Dans la suite du récit on lit des pages absolument stupéfiantes sur la condition inhumaine faite aux femmes. Tout est axé autour du travail, de l’obéissance, de la soumission et de la performance. Si une jeune fille n’est pas mariée à vingt-cinq ans, c’est l’opprobre qui est son lot. Et comme l’entreprise est un univers clos, sans échappatoire possible, et comme elles ne trouvent pas dans le couple une attitude plus humaine et plus favorable, les femmes n’ont plus qu’une porte de sortie, le suicide. Les cadences, au travail comme à la maison, sont infernales, la vie en elle-même est un enfer… Les rapports entre responsables sont dépourvus du moindre sentiment ou d’égard pour la dignité humaine. Même les femmes devenues des cadres sont humiliées en public, sous le regard de leurs subordonnées… On lit des descriptions absolument ahurissantes où les chefs transgressent toutes les règles non pas de la bienséance mais de la plus élémentaire des politesses…
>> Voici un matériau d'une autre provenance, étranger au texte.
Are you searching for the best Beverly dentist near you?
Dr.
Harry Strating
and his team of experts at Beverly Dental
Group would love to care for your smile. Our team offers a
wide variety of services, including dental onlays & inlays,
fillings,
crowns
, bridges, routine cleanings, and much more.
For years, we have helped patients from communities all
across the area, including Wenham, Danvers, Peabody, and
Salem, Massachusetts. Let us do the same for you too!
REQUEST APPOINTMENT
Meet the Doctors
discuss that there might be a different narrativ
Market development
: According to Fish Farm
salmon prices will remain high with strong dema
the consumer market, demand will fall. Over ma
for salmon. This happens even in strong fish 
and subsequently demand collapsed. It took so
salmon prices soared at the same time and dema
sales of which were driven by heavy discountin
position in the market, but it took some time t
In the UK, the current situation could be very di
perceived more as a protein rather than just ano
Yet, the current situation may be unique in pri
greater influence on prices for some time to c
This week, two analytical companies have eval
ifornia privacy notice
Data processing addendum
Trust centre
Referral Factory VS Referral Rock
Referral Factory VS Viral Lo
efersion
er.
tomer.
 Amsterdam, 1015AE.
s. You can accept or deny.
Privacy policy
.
Le plus sidérant est que, pour écoeurer au maximum la jeune stagiaire ( considérée par les Japonais comme étant inférieure parce qu’occidentale) et lui arracher sa démission, on la déplace encore une fois pour s’occuper des latrines. Mais même là, on lui cherche querelle en prétendant qu’elle ne donne pas entièrement satisfaction ; et sa description de la psychologie du Japonais moyen est hallucinante. Maintes fois, la jeune femme envisage tout bonnement de s’ôter la vie et d’en finir, mais ne voulant pas perdre la face (comme les Japonais) ni s’avouer vaincue, elle ne remet pas sa démission. Elle ira jusqu’au terme de son contrat et rien ni personne ne la contraindra à changer ses plans. Cette remise de démission est un quadruple calvaire puisqu’il y a quatre échelons à franchir.
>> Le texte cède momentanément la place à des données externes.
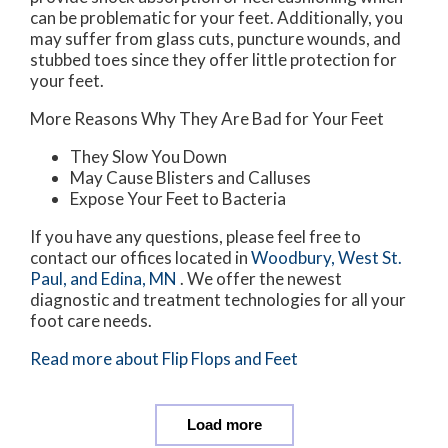
can be problematic for your feet. Additionally, you
may suffer from glass cuts, puncture wounds, and
stubbed toes since they offer little protection for
your feet.
More Reasons Why They Are Bad for Your Feet
They Slow You Down
May Cause Blisters and Calluses
Expose Your Feet to Bacteria
If you have any questions, please feel free to
contact
our offices
located in
Woodbury,
West St.
Paul,
and Edina, MN
. We offer the newest
diagnostic and treatment technologies for all your
foot care needs.
Read more about Flip Flops and Feet
Load more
Nous savions des choses sur la mentalité japonaise, notamment au cours de ls Seconde Guerre mondiale, mais nul ne pouvait s’imaginer que les choses étaient graves à ce point. C’est une véritable nation soldatique qui nous fait face avec ses dogmes, ses hiérarchies in déplaçables et ses codes. Il y aussi cette insularité qui vous fait croire que c’est vous qui avez raison et pas les autres. On voit aussi cette haine à peine voilée qui voue l’homme blanc aux gémonies.
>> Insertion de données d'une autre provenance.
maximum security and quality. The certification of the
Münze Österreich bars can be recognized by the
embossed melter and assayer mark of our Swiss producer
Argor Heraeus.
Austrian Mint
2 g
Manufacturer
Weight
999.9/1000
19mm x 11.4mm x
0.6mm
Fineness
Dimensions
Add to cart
En définitive, si la réalité est si désespérante, alors c’est pratiquement une civilisation qui n’a que peu de points communs avec la nôtre. Qu’eût été le procès de l’ancien PDG de Nissan s’il n’avait pas si magistralement organisé sa fuite rocambolesque ? Franchement, et malgré tout le respect dû au système judiciaire de ce pays, on pousse un soupir de soulagement en voyant qu’un concitoyen ( C.Ghosn. est à la fois brésilien, français et libanais) a pu se soustraire à ce que le livre de Job nomme les mâchoires de l’iniquité (en hébreu : malté’ot ‘awel).
Amélie Nothomb est une grande écrivaine.